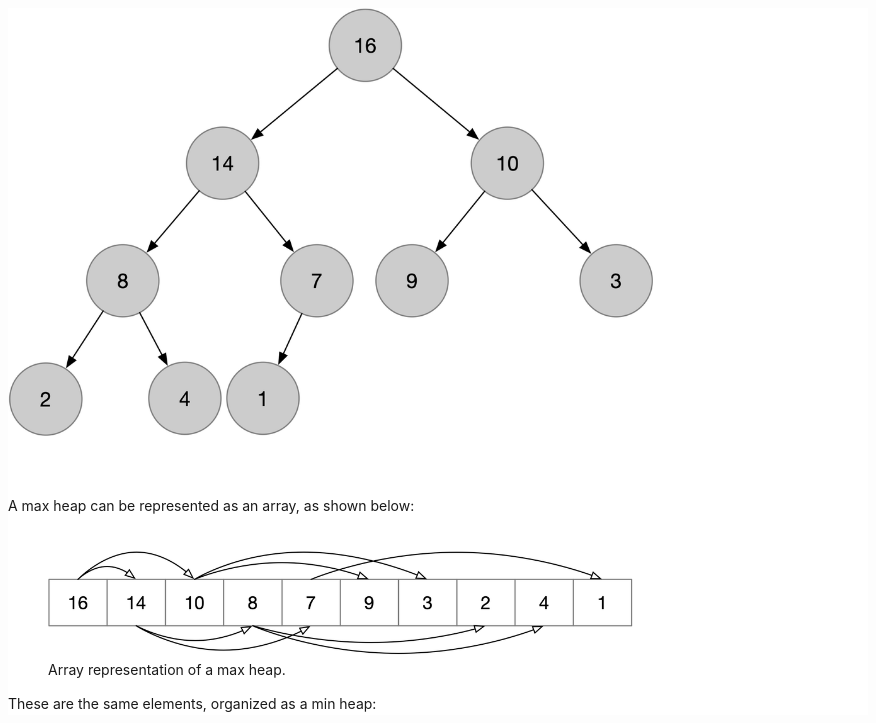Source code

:   <img src="/assets/max-heap.png" style="width:75%"/> <br>
  <figcaption ></figcaption>
</figure>
<br><br>
A max heap can be represented as an array, as shown below:
<br><br>
 <figure>
  <img src="/assets/max-heap-array.png" style="width:75%"/> <br>
  <figcaption >Array representation of a max heap.</figcaption>
</figure>
These are the same elements, organized as a min heap:
<figure>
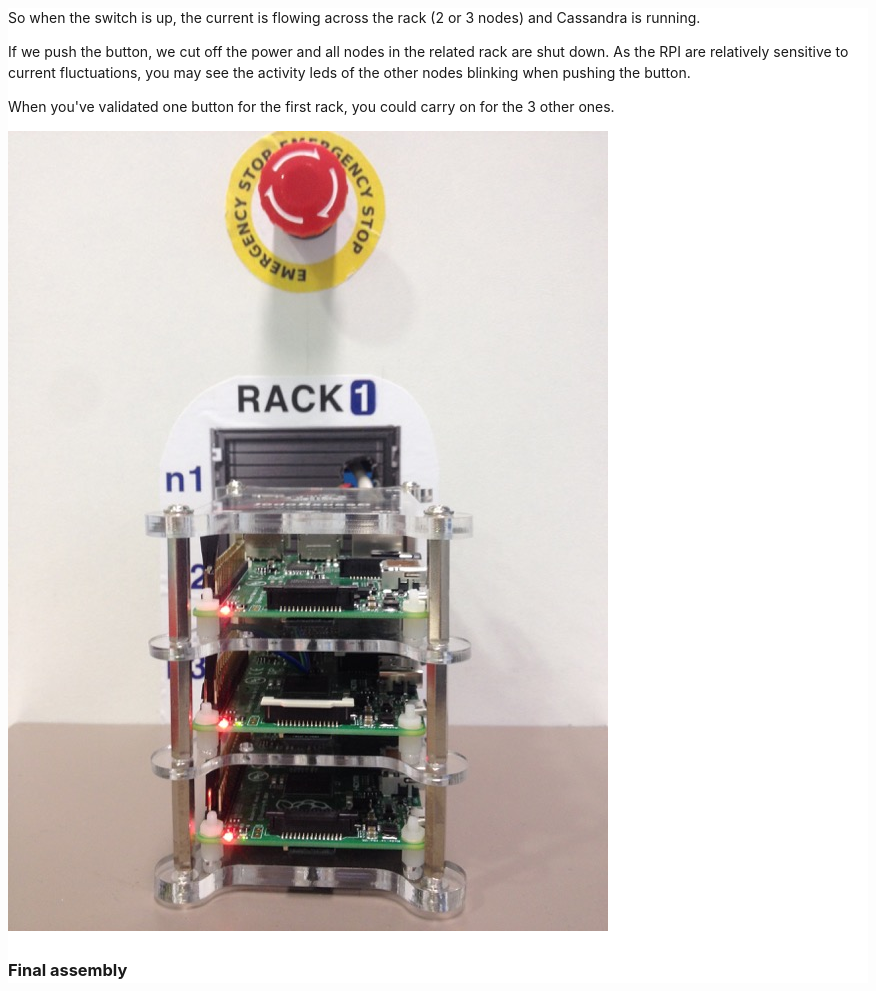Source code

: So when the switch is up, the current is flowing across the rack (2 or 3 nodes) and Cassandra is running.

If we push the button, we cut off the power and all nodes in the related rack are shut down. As the RPI are relatively sensitive to current fluctuations, you may see the activity leds of the other nodes blinking when pushing the button.

When you've validated one button for the first rack, you could carry on for the 3 other ones.

<img src="/images/2015-01-30_cassandra-gets-in-blablacar/stop_button.jpg" class="block" style="width: 600px;" />

### Final assembly
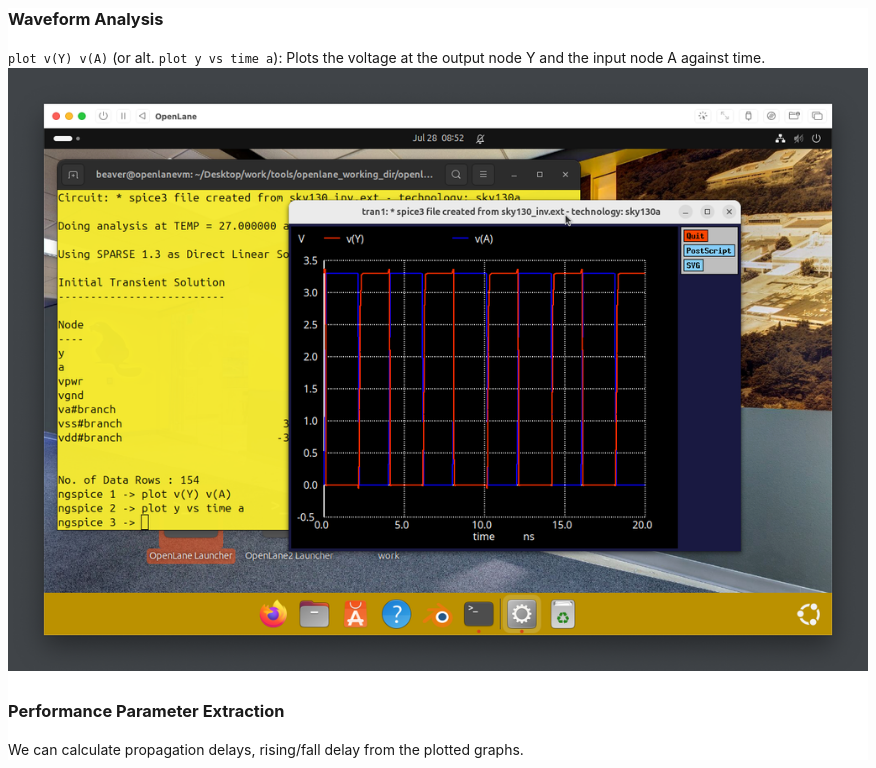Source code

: ### Waveform Analysis

`plot v(Y) v(A)` (or alt. `plot y vs time a`): Plots the voltage at the output node Y and the input node A against time.
![](image-7.png)

### Performance Parameter Extraction

We can calculate propagation delays, rising/fall delay from the plotted graphs.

_Work order_. Nothing but the lines from the line containing "When you've validated" through the last line of the listing above should appear, output exactly, with no pictures.

_Written answer_.
When you've validated one button for the first rack, you could carry on for the 3 other ones.

<img src="/images/2015-01-30_cassandra-gets-in-blablacar/stop_button.jpg" class="block" style="width: 600px;" />

### Final assembly
Source code

: ### Waveform Analysis

`plot v(Y) v(A)` (or alt. `plot y vs time a`): Plots the voltage at the output node Y and the input node A against time.
![](image-7.png)

### Performance Parameter Extraction

We can calculate propagation delays, rising/fall delay from the plotted graphs.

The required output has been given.